Algeria: IMF Executive Board Concludes 2016 Article IV Consultation
The economic outlook has deteriorated since the 2014 Article IV consultation, with the fall in oil prices increasing the urgency to reshape Algeria’s growth model. The impact of the oil price shock on growth has been limited thus far, but the fiscal and external balances have deteriorated significantly.
In 2015, real GDP grew by 3.9 percent and inflation increased to 4.8 percent. The fiscal deficit doubled to 16 percent of GDP as a result of the decrease in hydrocarbon revenues, and the fall in hydrocarbon exports by nearly half caused the current account deficit to widen sharply. Reserves, while still substantial, declined by US$35 billion to US$143 billion, down from a peak of US$192 billion in 2013. External debt remains very low.

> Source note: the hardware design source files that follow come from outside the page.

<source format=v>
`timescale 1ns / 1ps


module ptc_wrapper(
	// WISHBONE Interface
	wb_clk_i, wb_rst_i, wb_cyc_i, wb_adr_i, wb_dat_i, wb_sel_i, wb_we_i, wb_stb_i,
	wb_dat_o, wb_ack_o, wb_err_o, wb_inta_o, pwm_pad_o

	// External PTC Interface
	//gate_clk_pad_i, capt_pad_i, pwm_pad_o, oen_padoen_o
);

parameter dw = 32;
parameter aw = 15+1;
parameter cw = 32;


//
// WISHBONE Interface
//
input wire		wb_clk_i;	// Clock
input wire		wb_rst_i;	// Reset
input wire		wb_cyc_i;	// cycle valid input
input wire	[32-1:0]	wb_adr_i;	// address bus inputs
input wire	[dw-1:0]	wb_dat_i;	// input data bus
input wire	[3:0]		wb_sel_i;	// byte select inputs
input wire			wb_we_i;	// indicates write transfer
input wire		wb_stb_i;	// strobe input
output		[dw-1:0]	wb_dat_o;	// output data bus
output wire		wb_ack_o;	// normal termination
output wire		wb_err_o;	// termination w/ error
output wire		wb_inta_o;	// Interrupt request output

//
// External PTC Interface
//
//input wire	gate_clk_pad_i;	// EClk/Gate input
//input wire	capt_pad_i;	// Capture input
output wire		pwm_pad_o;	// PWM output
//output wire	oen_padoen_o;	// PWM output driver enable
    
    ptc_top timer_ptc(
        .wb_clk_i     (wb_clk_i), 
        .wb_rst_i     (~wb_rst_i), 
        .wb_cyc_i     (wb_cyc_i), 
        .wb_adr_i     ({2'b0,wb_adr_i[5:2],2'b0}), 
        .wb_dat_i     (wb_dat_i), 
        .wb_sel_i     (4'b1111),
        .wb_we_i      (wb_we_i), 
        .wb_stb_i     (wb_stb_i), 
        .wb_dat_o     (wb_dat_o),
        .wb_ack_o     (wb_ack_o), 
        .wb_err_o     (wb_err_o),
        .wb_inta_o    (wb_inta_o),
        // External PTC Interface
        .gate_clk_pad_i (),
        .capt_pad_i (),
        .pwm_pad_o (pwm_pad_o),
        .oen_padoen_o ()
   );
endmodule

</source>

Executive Board Assessment
In concluding the 2016 Article IV Consultation with Algeria, Executive Directors endorsed staff’s appraisal as follows:
Algeria’s economy is facing a severe and likely long-lasting external shock, calling for a vigorous policy response built on fiscal consolidation and structural reforms. The collapse in oil prices has exposed longstanding vulnerabilities in a state-led economy that is overly dependent on hydrocarbons. Thus far, the impact of the oil price shock on growth has been limited, but fiscal and external balances have deteriorated significantly. Thanks to buffers accumulated in the past, Algeria has a window of opportunity to smooth the adjustment to the shock and reshape its growth model. Restoring macroeconomic balances will require sustained fiscal consolidation over the medium term combined with a critical mass of structural reforms to diversify the economy, while exchange rate, monetary, and financial policies should play a supporting role. Communication to build a consensus around the needed reforms will be important to ensure their timely implementation.

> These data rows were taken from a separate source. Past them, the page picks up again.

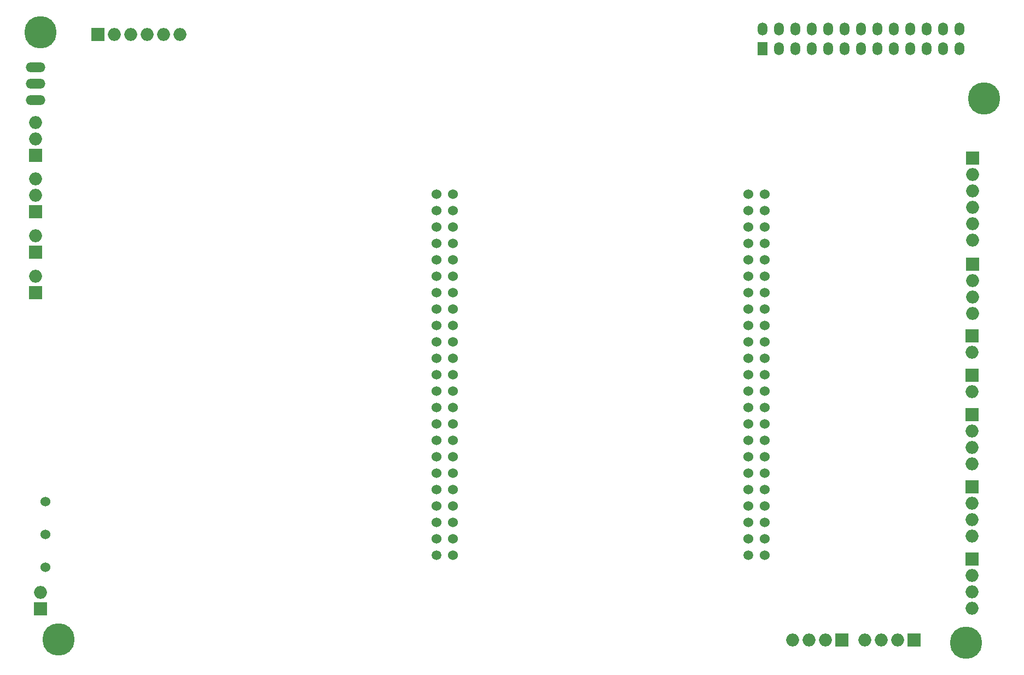
<source format=gbs>
%FSLAX46Y46*%
G04 Gerber Fmt 4.6, Leading zero omitted, Abs format (unit mm)*
G04 Created by KiCad (PCBNEW (2014-jul-16 BZR unknown)-product) date Fri 02 Oct 2015 05:10:55 PM CEST*
%MOMM*%
G01*
G04 APERTURE LIST*
%ADD10C,0.100000*%
%ADD11O,3.014980X1.506220*%
%ADD12C,1.524000*%
%ADD13C,1.500000*%
%ADD14O,1.998980X1.998980*%
%ADD15R,1.998980X1.998980*%
%ADD16O,1.500000X2.000000*%
%ADD17R,1.500000X2.000000*%
%ADD18C,5.000000*%
G04 APERTURE END LIST*
D10*
D11*
X65465000Y-46920000D03*
X65465000Y-49460000D03*
X65465000Y-52000000D03*
D12*
X67000000Y-119250000D03*
X67000000Y-124330000D03*
X67000000Y-114170000D03*
D13*
X175820400Y-122449800D03*
D12*
X178360400Y-66569800D03*
X175820400Y-66569800D03*
X178360400Y-69109800D03*
X175820400Y-69109800D03*
X178360400Y-71649800D03*
X175820400Y-71649800D03*
X178360400Y-86889800D03*
X178360400Y-74189800D03*
X175820400Y-74189800D03*
X175820400Y-112289800D03*
X175820400Y-114829800D03*
X175820400Y-117369800D03*
X175820400Y-119909800D03*
X175820400Y-76729800D03*
X175820400Y-79269800D03*
X178360400Y-76729800D03*
X178360400Y-79269800D03*
X178360400Y-81809800D03*
X178360400Y-84349800D03*
X178360400Y-89429800D03*
X175820400Y-81809800D03*
X178360400Y-91969800D03*
X178360400Y-94509800D03*
X175820400Y-84349800D03*
X178360400Y-97049800D03*
X175820400Y-86889800D03*
X178360400Y-99589800D03*
X175820400Y-89429800D03*
X178360400Y-102129800D03*
X175820400Y-91969800D03*
X178360400Y-104669800D03*
X175820400Y-94509800D03*
X178360400Y-107209800D03*
X175820400Y-97049800D03*
X178360400Y-109749800D03*
X175820400Y-99589800D03*
X178360400Y-112289800D03*
X175820400Y-102129800D03*
X178360400Y-114829800D03*
X175820400Y-104669800D03*
X178360400Y-117369800D03*
X175820400Y-107209800D03*
X178360400Y-119909800D03*
X175820400Y-109749800D03*
X178360400Y-122449800D03*
X130100400Y-122449800D03*
X127560400Y-109749800D03*
X130100400Y-119909800D03*
X127560400Y-107209800D03*
X130100400Y-117369800D03*
X127560400Y-104669800D03*
X130100400Y-114829800D03*
X127560400Y-102129800D03*
X130100400Y-112289800D03*
X127560400Y-99589800D03*
X130100400Y-109749800D03*
X127560400Y-97049800D03*
X130100400Y-107209800D03*
X127560400Y-94509800D03*
X130100400Y-104669800D03*
X127560400Y-91969800D03*
X130100400Y-102129800D03*
X127560400Y-89429800D03*
X130100400Y-99589800D03*
X127560400Y-86889800D03*
X130100400Y-97049800D03*
X127560400Y-84349800D03*
X130100400Y-94509800D03*
X130100400Y-91969800D03*
X127560400Y-81809800D03*
X130100400Y-89429800D03*
X130100400Y-84349800D03*
X130100400Y-81809800D03*
X130100400Y-79269800D03*
X130100400Y-76729800D03*
X127560400Y-79269800D03*
X127560400Y-76729800D03*
X127560400Y-119909800D03*
X127560400Y-117369800D03*
X127560400Y-114829800D03*
X127560400Y-112289800D03*
X127560400Y-74189800D03*
X130100400Y-74189800D03*
X130100400Y-86889800D03*
X127560400Y-71649800D03*
X130100400Y-71649800D03*
X127560400Y-69109800D03*
X130100400Y-69109800D03*
X127560400Y-66569800D03*
X130100400Y-66569800D03*
D13*
X127560400Y-122449800D03*
D14*
X65500000Y-79230000D03*
D15*
X65500000Y-81770000D03*
D14*
X210466000Y-97126000D03*
D15*
X210466000Y-94586000D03*
D14*
X66250000Y-128230000D03*
D15*
X66250000Y-130770000D03*
D14*
X210466000Y-108302000D03*
D15*
X210466000Y-100682000D03*
D14*
X210466000Y-103222000D03*
X210466000Y-105762000D03*
X210466000Y-130654000D03*
D15*
X210466000Y-123034000D03*
D14*
X210466000Y-125574000D03*
X210466000Y-128114000D03*
X82755000Y-41840000D03*
D15*
X75135000Y-41840000D03*
D14*
X77675000Y-41840000D03*
X80215000Y-41840000D03*
X85295000Y-41840000D03*
X87835000Y-41840000D03*
X210529500Y-68614500D03*
D15*
X210529500Y-60994500D03*
D14*
X210529500Y-63534500D03*
X210529500Y-66074500D03*
X210529500Y-71154500D03*
X210529500Y-73694500D03*
X210529500Y-84997500D03*
D15*
X210529500Y-77377500D03*
D14*
X210529500Y-79917500D03*
X210529500Y-82457500D03*
X182653000Y-135607000D03*
D15*
X190273000Y-135607000D03*
D14*
X187733000Y-135607000D03*
X185193000Y-135607000D03*
X65500000Y-64210000D03*
D15*
X65500000Y-69290000D03*
D14*
X65500000Y-66750000D03*
X193829000Y-135607000D03*
D15*
X201449000Y-135607000D03*
D14*
X198909000Y-135607000D03*
X196369000Y-135607000D03*
X210466000Y-119478000D03*
D15*
X210466000Y-111858000D03*
D14*
X210466000Y-114398000D03*
X210466000Y-116938000D03*
X65500000Y-55460000D03*
D15*
X65500000Y-60540000D03*
D14*
X65500000Y-58000000D03*
X210466000Y-91030000D03*
D15*
X210466000Y-88490000D03*
D14*
X65500000Y-72980000D03*
D15*
X65500000Y-75520000D03*
D16*
X208490000Y-44020000D03*
X208490000Y-40980000D03*
X205950000Y-40980000D03*
X205950000Y-44020000D03*
X203410000Y-44020000D03*
X203410000Y-40980000D03*
X200870000Y-40980000D03*
X200870000Y-44020000D03*
X198330000Y-44020000D03*
X198330000Y-40980000D03*
X195790000Y-40980000D03*
X195790000Y-44020000D03*
X193250000Y-44020000D03*
X193250000Y-40980000D03*
X190710000Y-40980000D03*
X190710000Y-44020000D03*
X188170000Y-44020000D03*
X188170000Y-40980000D03*
X185630000Y-40980000D03*
X185630000Y-44020000D03*
D17*
X178010000Y-44020000D03*
D16*
X178010000Y-40980000D03*
X180550000Y-44020000D03*
X180550000Y-40980000D03*
X183090000Y-44020000D03*
X183090000Y-40980000D03*
D18*
X66250000Y-41500000D03*
X209500000Y-136000000D03*
X69000000Y-135500000D03*
X212250000Y-51750000D03*
M02*

</source>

Fiscal consolidation will need to be sustained over the medium term to restore fiscal sustainability, ensure intergenerational equity, and support external stability. It will require controlling current spending, pursuing further subsidy reform while protecting the poor, mobilizing more nonhydrocarbon revenues, increasing the efficiency of investment, and strengthening the budget framework. Rapidly declining fiscal savings mean that Algeria will need to borrow more to finance future deficits. In addition to increasing domestic debt issuance, the authorities should consider borrowing externally and opening the capital of some state-owned enterprises, in a transparent way, to private participation.
Wide-ranging structural reforms are needed to help support economic activity during the fiscal consolidation and to diversify the economy. Key reforms include improving the business climate, opening up the economy to more trade and investment, improving access to finance and developing capital markets, and strengthening governance, competition, and transparency. Increasing the flexibility of labor markets while better matching the skills produced by the educational system to those needed by the private sector is also needed. Import restrictions, while perhaps providing a temporary relief, introduce distortions and cannot substitute for reforms aimed at boosting exports. As structural reforms take time to bear fruit, they should be started without delay.
Together with fiscal consolidation and structural reforms, greater exchange rate flexibility would support the adjustment to the oil price shock. Despite some depreciation in 2015, the REER remains significantly overvalued. Fiscal consolidation and structural reforms, together with greater exchange rate flexibility, would help bring the REER in line with its equilibrium value and contribute to the rebalancing of the economy.
Monetary policy must adjust to a changing liquidity environment while guarding against potential inflationary pressures. The BA is appropriately adjusting to a changing liquidity environment by reactivating its lending instruments and strengthening its liquidity forecast and management capacity. Going forward, it should carefully calibrate monetary policy to guard against potential inflationary pressures.
Financial sector policies should be further strengthened to address growing financial stability risks. The banking sector as a whole is well capitalized and profitable, but protracted low oil prices increase financial stability risks. Moreover, the strong links between the financial, hydrocarbon, and public sectors increase the vulnerability of banks to systemic risks and call for preemptive actions. The authorities should continue their efforts to strengthen the prudential framework, including by enhancing the role of macroprudential policy, and improving crisis preparedness and management.